Other visual cues include blacked out taillights, side sill extensions, a carbon fibre rear diffuser, coffee-can sized exhaust outlets and an on-hatch rear central air intake.

In Samoa Orange Metallic,my tester was stunning.

Inside, the GT gets an Alcantara trimmed wheel, body-coloured stitching, white-faced gauges and a metal shift knob engraved with the car’s production number, in this case 90/333. Unfortunately, the carbon-fibre panel atop the instrument panel throws up some wicked reflections in bright sunlight.

Transmission foibles

The GT only comes fitted with the R Tronic automated six-speed single-clutch transmission, which is both a blessing and a bit of a curse. This transmission works best when driven in Sport mode and in anger.

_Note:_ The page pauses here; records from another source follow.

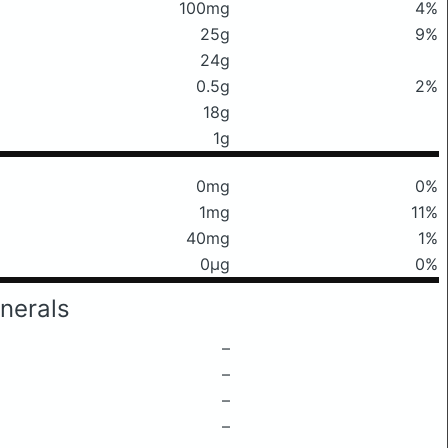
100mg
4%
25g
9%
24g
0.5g
2%
18g
1g
0mg
0%
1mg
11%
40mg
1%
0μg
0%
nerals
–
–
–
–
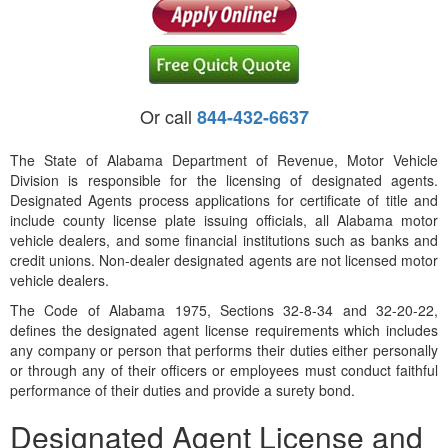
Or call
844-432-6637
The State of Alabama Department of Revenue, Motor Vehicle
Division is responsible for the licensing of designated agents.
Designated Agents process applications for certificate of title and
include county license plate issuing officials, all Alabama motor
vehicle dealers, and some financial institutions such as banks and
credit unions. Non-dealer designated agents are not licensed motor
vehicle dealers.
The Code of Alabama 1975, Sections 32-8-34 and 32-20-22,
defines the designated agent license requirements which includes
any company or person that performs their duties either personally
or through any of their officers or employees must conduct faithful
performance of their duties and provide a surety bond.
Designated Agent License and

Any R8 accelerates faster and gets around a racetrack more swiftly with the R Tronic, but in day to day operation there’s a considerable lag between upshifts that requires recalibration of your inputs in order to smooth thing out.

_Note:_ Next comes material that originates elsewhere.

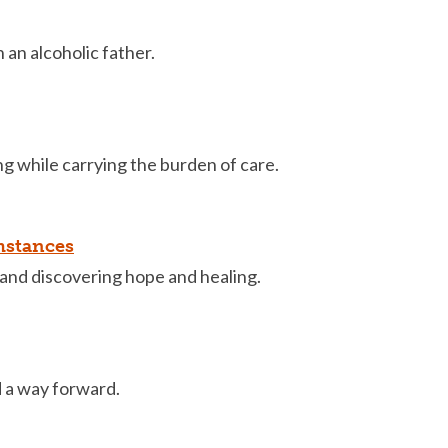
an alcoholic father.
g while carrying the burden of care.
mstances
and discovering hope and healing.
d a way forward.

Dare I say this? Just like in a Smart ForTwo, you’ll be doing the head bob until you shift with the paddles and finesse the throttle.

Ferrari’s F1 Superfast single-clutch automated transmission in the 2008 430 Scuderia was worlds better than this, and since then the Italian automaker has moved to twin-clutch technology.

Nonetheless, this tranny is light and tough, and until they engineer a twin clutch for the R8, this is what we get.

Behind the wheel

Behind the wheel the differences from a regular R8 are subtle. The lightweight exhaust system barks with more authority, the ride is a little busier (but still compliant) and the front end has a bit more bite.

This is where I’m supposed to tell of incredible track exploits in this rare Audi. Uh, no!

As most owners will do, I spent my week with the car tooling around, basking in celebrity-grade attention, answering questions, scaring my friends, blasting around on/off ramps, relishing those scintillating high-rev downshifts and burning up premium fuel at an alarming rate.

No question the R8 GT gives more of a really good thing. While a bit more focused, it is still a great daily driver, and one that turns even a run to the corner store into a memorable motoring event.

At this point, I’m sure a few of you have all ready called your broker or are wondering just how important your kid’s secondary education really is. Relax.

Only 23 2012 Audi R8 GTs are coming to Canada, and they are all sold.